America’s caregivers need a basic income because caregiving is usually an unpaid job.
For instance, women family caregivers are 2.5 times more likely to be poor than non-caregivers, The Caregiver Action Network claims. Additionally, families caring for a relative with a disability had median incomes 15% lower than non-caregiving families in 2000, the Caregiver Action Network claims.
A 2015 AARP Public Policy Institute survey found 36% of adult caregivers over 50 reported moderate to high-levels of financial strain. The same National Alliance of Caregivers/AARP survey found 61% of caregivers with jobs take time off from work to help elderly or disabled loved ones.
How Caregiving Leads to Poverty
Caring for an elderly; or a disabled, relative can be a fast ticket to poverty. For example, a single woman caring for her 80-year-old mother with dementia could have to quit her job.
Consequently, the only income the woman and her mother could have is mom’s Social Security payment. The average monthly Social Security benefit was $1,381.79 in December 2019, the Social Security Administration (SSA) estimates.
Thus, being a responsible adult and a good child can drive your family into poverty. For instance, a married woman caring for her mom with dementia could have to quit her job. That could force the woman’s husband to work two jobs to make up for the lost income.
In contrast, our society rewards an irresponsible jerk who dumps her mother into a filthy, low-cost nursing home. To explain, the irresponsible jerk can keep working and earn enough money for a comfortable retirement.
Meanwhile, the responsible woman will have no savings and retire with nothing but Social Security. Additionally, the responsible woman will get less Social Security because the SSA only bases your Social Security payment on the amount you work at a salaried “job.” Thus, the irresponsible jerk gets more Social Security than the responsible caregiver.

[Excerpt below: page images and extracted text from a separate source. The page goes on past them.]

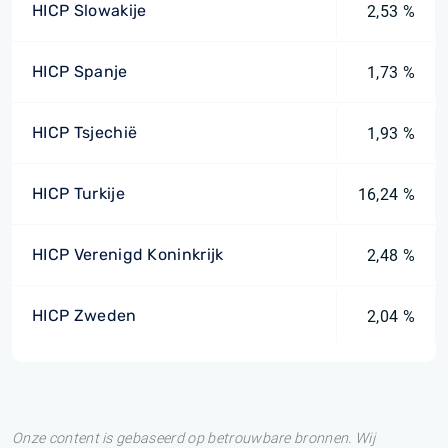
HICP Slowakije
2,53 %
HICP Spanje
1,73 %
HICP Tsjechië
1,93 %
HICP Turkije
16,24 %
HICP Verenigd Koninkrijk
2,48 %
HICP Zweden
2,04 %
Onze content is gebaseerd op betrouwbare bronnen. Wij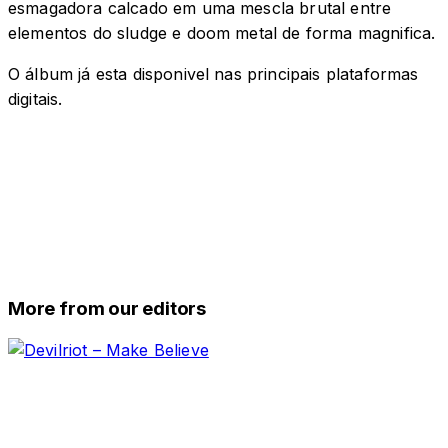
esmagadora calcado em uma mescla brutal entre
elementos do sludge e doom metal de forma magnifica.
O álbum já esta disponivel nas principais plataformas
digitais.
More from our editors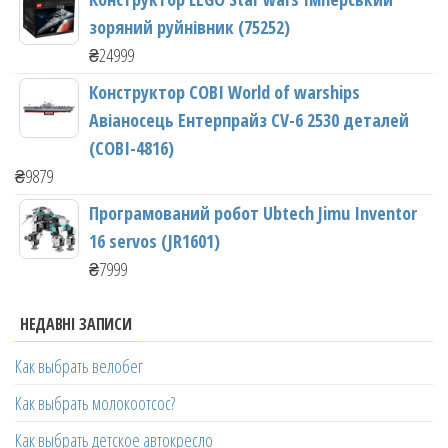
зоряний руйнівник (75252)
₴
24999
Конструктор COBI World of warships
Авіаносець Ентерпрайз CV-6 2530 деталей
(COBI-4816)
₴
9879
Програмований робот Ubtech Jimu Inventor
16 servos (JR1601)
₴
7999
НЕДАВНІ ЗАПИСИ
Как выбрать велобег
Как выбрать молокоотсос?
Как выбрать детское автокресло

How Basic Income Could Help Caregivers
A basic income scheme; such as former presidential candidate Andrew Yang’s (D-New York) Freedom Dividend could help caregivers.
The Freedom Dividend will pay $1,000 a month to all American adults. Hence, the woman caring for her mother will receive $2,000 a month in income. To explain, both women will receive the Freedom Dividend.
Okay, the irresponsible jerk will also receive the Freedom Dividend, but so will the responsible caregiver. However, responsible caregivers will receive some income which is better than the current system which rewards caregivers with poverty.
Why Caregivers Need a Basic Income
We need to do more for caregivers because you could classify over 10% of Americans as caregivers.
For instance, the National Alliance for Caregiving and AARP estimate 43.5 million Americans provided care for an adult or child in 2015. In addition, 34.2 million Americans provided unpaid care for an adult over 50 in 2015.
Plus, 16.6% of Americans (39.8 million people) cared for an ill or disabled adult in 2010, the Family Caregiver Alliance estimates. In addition, over 16 million Americans provide unpaid care for adults with Alzheimer’s Disease and other forms of dementia, the Alzheimer’s Association estimates.
America Needs to Stop Punishing Caregivers
There are currently 5.8 million Americans with Alzheimer’s disease. The Alzheimer’s Association predicts there will be 14 million Americans with Alzheimer’s in 2050. In fact, the Alzheimer’s Association claims an American develops Alzheimer’s every 65 seconds.
Consequently, tens of millions of Americans will face the stark choice between poverty or caring for relatives in coming decades. A Basic Income could ease the effects of Alzheimer’s and a growing elderly population.
America needs to explore solutions such as the Basic Income because unpaid care giving is one of America’s fastest growing “occupations.” Our current system which punishes responsible caregivers with poverty is unsustainable.